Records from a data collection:
Start of Block

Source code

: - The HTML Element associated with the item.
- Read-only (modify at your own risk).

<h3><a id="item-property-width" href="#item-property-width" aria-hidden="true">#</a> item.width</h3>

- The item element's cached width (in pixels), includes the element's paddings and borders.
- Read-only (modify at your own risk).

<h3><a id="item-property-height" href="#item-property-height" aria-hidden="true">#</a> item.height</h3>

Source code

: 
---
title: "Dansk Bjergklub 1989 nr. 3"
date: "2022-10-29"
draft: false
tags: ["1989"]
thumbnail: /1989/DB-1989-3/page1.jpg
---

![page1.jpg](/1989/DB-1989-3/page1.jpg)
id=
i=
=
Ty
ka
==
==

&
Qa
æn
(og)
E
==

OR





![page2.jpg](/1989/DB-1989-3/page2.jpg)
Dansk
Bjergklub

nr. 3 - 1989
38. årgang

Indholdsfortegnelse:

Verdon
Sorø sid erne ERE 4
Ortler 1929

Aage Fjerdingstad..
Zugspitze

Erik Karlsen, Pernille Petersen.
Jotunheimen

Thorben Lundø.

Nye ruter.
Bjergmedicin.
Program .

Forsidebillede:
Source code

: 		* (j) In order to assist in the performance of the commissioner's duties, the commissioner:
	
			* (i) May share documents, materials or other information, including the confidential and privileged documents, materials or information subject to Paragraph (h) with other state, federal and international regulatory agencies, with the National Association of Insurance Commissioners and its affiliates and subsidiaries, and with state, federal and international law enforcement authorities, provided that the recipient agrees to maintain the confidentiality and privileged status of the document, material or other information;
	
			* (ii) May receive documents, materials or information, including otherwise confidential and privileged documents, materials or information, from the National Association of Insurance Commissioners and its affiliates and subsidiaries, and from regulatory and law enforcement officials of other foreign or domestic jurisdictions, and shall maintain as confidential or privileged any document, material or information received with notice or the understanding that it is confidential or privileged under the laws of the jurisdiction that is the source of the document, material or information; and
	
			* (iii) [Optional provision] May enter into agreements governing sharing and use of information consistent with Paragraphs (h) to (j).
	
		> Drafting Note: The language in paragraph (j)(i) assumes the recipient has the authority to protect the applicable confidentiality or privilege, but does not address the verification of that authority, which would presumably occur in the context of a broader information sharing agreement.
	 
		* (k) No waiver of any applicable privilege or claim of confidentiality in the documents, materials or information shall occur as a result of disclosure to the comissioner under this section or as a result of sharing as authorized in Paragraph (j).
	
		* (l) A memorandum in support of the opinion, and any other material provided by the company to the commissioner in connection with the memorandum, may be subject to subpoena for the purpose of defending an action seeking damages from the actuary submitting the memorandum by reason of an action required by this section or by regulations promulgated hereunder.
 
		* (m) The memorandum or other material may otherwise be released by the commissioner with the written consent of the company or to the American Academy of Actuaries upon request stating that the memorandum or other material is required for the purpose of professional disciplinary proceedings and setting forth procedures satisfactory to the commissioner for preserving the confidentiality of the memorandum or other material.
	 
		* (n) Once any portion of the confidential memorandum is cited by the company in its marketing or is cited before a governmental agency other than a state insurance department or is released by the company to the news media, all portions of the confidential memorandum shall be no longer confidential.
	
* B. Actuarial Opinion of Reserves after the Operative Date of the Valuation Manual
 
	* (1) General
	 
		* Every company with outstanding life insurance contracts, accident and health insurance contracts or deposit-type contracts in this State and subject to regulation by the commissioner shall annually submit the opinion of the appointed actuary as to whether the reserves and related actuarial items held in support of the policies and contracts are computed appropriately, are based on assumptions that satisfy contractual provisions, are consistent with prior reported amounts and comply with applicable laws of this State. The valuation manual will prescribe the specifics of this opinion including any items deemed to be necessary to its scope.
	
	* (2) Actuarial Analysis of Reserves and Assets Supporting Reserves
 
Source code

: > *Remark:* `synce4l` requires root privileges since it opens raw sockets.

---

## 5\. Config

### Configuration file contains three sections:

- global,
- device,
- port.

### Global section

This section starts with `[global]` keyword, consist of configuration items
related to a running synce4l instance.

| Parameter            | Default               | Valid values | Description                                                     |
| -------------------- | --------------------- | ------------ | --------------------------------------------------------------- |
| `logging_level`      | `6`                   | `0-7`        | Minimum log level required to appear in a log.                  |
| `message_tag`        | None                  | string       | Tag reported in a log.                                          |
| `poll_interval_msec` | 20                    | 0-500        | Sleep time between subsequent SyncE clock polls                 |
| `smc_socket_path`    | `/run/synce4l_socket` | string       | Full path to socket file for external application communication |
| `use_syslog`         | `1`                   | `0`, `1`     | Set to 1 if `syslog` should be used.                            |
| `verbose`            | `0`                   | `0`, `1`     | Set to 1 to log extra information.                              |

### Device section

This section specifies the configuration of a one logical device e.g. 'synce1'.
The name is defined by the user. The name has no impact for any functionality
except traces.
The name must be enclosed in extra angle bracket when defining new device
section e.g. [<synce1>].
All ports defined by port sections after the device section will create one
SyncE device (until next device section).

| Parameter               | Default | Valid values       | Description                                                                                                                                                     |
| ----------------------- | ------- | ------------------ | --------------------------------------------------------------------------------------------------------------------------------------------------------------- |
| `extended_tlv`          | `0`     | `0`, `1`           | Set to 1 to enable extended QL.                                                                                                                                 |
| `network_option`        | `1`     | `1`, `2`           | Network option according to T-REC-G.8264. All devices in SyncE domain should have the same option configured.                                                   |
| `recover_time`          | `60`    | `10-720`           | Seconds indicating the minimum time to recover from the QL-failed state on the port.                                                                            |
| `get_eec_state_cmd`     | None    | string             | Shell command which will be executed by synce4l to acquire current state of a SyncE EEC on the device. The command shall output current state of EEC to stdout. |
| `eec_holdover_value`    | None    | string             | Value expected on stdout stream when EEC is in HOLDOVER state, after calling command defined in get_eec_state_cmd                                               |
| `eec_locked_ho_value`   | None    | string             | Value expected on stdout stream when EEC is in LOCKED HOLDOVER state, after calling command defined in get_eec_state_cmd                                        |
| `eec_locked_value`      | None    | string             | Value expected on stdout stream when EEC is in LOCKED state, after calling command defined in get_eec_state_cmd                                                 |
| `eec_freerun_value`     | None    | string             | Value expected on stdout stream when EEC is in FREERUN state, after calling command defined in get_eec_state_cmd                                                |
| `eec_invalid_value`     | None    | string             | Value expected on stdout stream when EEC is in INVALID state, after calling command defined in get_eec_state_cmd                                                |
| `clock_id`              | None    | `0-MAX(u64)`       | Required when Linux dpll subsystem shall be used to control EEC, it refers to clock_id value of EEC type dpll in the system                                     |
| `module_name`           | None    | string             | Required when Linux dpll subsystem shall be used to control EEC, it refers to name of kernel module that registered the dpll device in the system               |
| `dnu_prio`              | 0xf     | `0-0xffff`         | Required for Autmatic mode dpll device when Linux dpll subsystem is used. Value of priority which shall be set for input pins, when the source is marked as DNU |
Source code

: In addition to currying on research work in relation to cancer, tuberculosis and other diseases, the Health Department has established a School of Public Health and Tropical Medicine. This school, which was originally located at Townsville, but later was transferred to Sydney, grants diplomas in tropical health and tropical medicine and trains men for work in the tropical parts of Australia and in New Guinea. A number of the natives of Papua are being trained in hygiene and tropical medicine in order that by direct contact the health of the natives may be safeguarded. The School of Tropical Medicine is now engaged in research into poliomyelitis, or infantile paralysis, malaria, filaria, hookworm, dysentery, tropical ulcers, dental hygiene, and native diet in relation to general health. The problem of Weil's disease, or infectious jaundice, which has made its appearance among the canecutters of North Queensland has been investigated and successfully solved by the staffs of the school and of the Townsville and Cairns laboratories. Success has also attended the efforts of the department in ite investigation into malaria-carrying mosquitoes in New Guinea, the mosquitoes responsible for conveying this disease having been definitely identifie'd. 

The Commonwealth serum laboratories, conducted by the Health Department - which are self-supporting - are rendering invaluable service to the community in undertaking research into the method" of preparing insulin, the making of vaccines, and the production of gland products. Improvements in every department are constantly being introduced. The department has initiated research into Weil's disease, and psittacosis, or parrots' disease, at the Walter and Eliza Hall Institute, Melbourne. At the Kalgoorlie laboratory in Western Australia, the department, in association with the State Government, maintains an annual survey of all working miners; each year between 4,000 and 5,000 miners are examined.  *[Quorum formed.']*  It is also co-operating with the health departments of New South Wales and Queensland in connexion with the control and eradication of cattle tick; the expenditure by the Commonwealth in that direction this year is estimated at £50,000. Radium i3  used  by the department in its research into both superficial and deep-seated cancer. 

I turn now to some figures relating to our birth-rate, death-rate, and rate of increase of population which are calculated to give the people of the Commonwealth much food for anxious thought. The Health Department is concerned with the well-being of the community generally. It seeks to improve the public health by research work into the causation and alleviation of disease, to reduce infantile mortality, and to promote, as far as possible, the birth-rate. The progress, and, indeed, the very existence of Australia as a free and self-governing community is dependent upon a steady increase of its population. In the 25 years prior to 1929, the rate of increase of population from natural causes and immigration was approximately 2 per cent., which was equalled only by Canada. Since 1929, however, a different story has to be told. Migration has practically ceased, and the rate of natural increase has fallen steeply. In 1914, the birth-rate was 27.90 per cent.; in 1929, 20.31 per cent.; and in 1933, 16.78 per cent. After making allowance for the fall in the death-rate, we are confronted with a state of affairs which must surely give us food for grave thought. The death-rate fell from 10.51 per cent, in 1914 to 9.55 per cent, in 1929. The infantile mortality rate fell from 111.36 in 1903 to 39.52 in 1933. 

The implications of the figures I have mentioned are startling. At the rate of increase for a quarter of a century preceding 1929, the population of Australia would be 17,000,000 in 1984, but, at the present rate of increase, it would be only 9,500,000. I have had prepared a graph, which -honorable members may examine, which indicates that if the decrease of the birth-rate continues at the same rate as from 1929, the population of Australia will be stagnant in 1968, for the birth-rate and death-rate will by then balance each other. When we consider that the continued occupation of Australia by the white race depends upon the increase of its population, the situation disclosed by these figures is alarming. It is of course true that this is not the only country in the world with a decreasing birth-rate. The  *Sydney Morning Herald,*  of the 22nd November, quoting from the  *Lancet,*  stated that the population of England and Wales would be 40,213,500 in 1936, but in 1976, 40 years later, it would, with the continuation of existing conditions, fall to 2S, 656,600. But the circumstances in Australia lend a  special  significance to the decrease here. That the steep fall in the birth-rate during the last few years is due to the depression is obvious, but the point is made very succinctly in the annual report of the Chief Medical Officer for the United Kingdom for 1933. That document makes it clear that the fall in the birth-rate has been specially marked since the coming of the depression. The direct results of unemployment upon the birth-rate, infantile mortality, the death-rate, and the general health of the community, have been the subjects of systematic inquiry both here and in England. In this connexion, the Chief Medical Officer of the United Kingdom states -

End of Block

* [Work item]: Return every line of the items above that contains the string "LOCKED". Case counts.

* [Worked solution]:
| `eec_locked_ho_value`   | None    | string             | Value expected on stdout stream when EEC is in LOCKED HOLDOVER state, after calling command defined in get_eec_state_cmd                                        |
| `eec_locked_value`      | None    | string             | Value expected on stdout stream when EEC is in LOCKED state, after calling command defined in get_eec_state_cmd                                                 |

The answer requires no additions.